__Dataset records__:
[Start of Attachment]
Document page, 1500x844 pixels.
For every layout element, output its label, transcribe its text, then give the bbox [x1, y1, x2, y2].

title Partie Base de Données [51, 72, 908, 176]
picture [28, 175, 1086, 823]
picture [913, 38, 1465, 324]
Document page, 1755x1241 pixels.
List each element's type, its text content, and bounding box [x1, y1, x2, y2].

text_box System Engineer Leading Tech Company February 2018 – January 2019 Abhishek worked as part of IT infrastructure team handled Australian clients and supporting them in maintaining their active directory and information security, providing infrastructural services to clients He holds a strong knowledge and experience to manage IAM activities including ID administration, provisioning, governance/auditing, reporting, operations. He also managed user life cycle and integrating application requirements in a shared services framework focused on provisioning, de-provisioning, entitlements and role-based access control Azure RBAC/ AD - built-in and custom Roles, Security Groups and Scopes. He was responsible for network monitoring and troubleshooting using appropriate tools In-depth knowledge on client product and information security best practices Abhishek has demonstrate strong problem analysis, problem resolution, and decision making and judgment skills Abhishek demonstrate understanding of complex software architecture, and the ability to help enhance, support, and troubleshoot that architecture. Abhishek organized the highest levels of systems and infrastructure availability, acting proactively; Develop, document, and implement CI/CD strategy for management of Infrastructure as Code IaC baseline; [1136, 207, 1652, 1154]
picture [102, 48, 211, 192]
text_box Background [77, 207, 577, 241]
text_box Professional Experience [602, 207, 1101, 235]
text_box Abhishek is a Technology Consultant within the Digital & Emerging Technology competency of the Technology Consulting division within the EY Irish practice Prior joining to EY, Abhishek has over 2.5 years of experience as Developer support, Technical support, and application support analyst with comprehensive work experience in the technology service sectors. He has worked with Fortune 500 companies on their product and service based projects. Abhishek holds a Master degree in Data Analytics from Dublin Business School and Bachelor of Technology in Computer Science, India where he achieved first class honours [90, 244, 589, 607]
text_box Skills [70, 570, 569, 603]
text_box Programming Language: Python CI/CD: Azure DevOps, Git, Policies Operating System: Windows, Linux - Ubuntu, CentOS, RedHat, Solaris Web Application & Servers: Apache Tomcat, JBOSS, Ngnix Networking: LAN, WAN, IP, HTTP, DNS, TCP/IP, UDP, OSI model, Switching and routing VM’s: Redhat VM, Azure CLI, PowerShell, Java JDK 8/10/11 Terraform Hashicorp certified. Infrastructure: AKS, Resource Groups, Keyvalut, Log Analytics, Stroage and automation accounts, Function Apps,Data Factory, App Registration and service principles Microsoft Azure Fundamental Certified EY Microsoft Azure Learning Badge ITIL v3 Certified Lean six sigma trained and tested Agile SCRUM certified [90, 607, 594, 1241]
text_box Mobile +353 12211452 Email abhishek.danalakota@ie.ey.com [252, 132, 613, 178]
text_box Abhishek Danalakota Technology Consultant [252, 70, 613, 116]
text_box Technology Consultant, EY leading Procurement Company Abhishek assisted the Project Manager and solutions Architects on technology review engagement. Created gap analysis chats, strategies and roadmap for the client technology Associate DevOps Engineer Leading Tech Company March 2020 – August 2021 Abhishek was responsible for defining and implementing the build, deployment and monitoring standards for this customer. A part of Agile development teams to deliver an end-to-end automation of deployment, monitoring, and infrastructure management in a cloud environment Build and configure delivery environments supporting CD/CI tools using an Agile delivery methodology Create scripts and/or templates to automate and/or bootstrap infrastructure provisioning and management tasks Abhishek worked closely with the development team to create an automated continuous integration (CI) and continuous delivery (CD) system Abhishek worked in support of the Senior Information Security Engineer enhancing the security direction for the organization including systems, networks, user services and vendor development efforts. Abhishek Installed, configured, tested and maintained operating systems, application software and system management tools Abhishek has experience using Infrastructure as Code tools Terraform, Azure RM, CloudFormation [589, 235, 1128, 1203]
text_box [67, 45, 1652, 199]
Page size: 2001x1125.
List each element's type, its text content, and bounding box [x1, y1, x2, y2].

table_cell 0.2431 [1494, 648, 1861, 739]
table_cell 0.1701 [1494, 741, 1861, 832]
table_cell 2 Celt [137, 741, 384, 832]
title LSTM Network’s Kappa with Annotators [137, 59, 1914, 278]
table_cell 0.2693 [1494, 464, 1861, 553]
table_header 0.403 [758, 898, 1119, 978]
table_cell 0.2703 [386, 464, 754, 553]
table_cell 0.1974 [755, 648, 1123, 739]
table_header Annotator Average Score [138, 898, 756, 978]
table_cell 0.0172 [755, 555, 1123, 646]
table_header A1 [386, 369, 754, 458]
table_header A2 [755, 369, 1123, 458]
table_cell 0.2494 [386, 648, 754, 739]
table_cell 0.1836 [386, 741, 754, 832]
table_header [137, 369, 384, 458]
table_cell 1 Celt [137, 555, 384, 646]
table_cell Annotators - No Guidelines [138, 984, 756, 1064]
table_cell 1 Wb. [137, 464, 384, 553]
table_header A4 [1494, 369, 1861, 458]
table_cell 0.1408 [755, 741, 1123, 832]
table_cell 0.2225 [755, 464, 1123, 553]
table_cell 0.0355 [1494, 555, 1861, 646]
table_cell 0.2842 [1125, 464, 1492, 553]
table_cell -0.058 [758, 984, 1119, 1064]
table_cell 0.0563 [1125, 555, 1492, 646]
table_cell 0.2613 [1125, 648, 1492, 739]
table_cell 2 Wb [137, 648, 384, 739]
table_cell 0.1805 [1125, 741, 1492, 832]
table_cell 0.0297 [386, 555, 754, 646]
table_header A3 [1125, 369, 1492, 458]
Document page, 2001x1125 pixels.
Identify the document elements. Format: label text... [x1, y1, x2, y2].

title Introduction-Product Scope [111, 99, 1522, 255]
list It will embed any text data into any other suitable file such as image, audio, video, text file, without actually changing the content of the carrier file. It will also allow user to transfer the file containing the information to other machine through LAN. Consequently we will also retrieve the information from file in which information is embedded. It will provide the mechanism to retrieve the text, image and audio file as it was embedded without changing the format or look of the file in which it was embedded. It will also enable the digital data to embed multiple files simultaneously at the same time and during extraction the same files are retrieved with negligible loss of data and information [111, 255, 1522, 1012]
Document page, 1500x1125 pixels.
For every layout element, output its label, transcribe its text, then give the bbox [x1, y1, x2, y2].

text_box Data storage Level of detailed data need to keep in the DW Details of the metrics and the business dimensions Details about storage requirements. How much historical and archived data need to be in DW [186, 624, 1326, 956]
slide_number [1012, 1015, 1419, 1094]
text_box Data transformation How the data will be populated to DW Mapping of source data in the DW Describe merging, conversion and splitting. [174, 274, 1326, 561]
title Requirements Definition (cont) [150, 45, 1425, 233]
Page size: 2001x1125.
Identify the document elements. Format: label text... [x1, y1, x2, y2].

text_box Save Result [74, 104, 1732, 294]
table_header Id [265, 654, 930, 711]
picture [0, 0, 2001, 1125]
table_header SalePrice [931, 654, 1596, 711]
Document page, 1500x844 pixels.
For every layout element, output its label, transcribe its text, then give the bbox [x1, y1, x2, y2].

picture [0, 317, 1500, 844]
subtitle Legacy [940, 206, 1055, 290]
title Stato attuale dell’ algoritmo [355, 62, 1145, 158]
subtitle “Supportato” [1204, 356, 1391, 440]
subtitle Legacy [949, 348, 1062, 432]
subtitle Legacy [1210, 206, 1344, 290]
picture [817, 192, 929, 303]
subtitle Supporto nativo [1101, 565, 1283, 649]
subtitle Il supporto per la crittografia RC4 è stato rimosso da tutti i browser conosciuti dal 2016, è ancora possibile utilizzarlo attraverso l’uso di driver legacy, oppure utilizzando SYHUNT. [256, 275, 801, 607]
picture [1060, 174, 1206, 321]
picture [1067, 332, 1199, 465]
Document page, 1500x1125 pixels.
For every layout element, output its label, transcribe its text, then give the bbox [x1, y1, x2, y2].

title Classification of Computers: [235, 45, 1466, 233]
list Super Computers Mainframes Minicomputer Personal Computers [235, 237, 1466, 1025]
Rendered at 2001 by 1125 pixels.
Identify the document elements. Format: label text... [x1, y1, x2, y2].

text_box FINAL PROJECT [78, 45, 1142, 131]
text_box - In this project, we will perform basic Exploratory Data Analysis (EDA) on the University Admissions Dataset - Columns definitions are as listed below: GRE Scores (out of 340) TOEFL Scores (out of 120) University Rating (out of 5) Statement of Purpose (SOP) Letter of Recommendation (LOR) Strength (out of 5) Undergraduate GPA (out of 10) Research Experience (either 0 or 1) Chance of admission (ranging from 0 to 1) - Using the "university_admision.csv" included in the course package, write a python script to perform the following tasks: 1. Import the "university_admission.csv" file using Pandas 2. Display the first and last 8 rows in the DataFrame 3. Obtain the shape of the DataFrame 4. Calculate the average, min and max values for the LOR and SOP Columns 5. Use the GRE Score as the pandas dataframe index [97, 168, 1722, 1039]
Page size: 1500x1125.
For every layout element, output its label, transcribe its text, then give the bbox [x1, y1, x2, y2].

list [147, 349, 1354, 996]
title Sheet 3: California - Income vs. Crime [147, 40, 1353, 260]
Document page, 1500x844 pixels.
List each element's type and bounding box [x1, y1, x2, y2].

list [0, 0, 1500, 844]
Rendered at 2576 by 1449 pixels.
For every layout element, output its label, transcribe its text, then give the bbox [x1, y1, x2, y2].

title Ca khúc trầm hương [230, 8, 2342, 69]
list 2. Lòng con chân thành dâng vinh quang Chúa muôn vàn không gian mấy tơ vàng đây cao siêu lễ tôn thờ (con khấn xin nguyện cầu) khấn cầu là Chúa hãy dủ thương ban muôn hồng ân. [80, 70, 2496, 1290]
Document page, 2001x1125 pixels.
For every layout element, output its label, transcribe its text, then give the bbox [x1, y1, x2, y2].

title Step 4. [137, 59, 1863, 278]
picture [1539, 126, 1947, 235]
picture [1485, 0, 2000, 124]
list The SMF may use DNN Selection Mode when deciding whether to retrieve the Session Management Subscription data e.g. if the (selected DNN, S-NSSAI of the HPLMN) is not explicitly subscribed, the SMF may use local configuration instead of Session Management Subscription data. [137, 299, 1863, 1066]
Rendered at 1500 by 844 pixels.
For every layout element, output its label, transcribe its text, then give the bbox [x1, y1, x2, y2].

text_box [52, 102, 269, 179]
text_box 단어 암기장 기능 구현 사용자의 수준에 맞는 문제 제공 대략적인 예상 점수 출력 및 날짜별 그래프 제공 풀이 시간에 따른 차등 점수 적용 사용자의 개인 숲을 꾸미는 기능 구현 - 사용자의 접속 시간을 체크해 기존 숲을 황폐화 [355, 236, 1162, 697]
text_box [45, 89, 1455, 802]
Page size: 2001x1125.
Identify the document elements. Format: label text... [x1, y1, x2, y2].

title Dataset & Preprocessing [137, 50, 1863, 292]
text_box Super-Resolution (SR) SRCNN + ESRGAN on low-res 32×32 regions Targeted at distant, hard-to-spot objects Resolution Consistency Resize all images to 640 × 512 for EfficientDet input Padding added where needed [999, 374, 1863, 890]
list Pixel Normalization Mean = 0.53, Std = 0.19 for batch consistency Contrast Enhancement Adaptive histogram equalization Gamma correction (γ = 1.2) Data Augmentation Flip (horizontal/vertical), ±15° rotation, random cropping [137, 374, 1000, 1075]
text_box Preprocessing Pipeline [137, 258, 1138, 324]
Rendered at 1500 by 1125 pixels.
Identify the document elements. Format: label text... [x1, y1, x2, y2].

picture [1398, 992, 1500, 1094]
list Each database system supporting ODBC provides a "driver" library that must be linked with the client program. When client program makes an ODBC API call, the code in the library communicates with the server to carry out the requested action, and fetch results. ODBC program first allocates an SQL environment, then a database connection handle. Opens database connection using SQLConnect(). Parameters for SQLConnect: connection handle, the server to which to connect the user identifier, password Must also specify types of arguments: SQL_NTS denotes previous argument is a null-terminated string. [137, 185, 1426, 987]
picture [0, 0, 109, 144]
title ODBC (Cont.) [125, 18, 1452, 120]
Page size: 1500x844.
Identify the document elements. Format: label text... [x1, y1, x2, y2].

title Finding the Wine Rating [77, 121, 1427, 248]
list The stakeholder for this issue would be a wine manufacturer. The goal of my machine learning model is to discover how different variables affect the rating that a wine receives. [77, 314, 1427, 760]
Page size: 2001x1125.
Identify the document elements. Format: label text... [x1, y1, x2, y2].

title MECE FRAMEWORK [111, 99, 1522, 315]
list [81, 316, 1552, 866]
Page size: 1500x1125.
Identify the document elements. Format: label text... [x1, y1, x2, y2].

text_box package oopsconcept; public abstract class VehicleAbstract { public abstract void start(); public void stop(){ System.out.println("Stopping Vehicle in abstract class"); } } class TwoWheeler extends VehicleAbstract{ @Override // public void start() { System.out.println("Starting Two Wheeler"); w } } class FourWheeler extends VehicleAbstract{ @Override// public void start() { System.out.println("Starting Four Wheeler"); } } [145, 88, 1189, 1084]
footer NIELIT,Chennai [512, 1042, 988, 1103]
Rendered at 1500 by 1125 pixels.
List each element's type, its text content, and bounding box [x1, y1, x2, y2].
[End of Attachment]
__Exercise__:
Exactly the lines from the start of the entries through the one bearing "Document page, 1755x1241 pixels." are to be output, with both ends included.

__Solution to this task__:
Document page, 1500x844 pixels.
For every layout element, output its label, transcribe its text, then give the bbox [x1, y1, x2, y2].

title Partie Base de Données [51, 72, 908, 176]
picture [28, 175, 1086, 823]
picture [913, 38, 1465, 324]
Document page, 1755x1241 pixels.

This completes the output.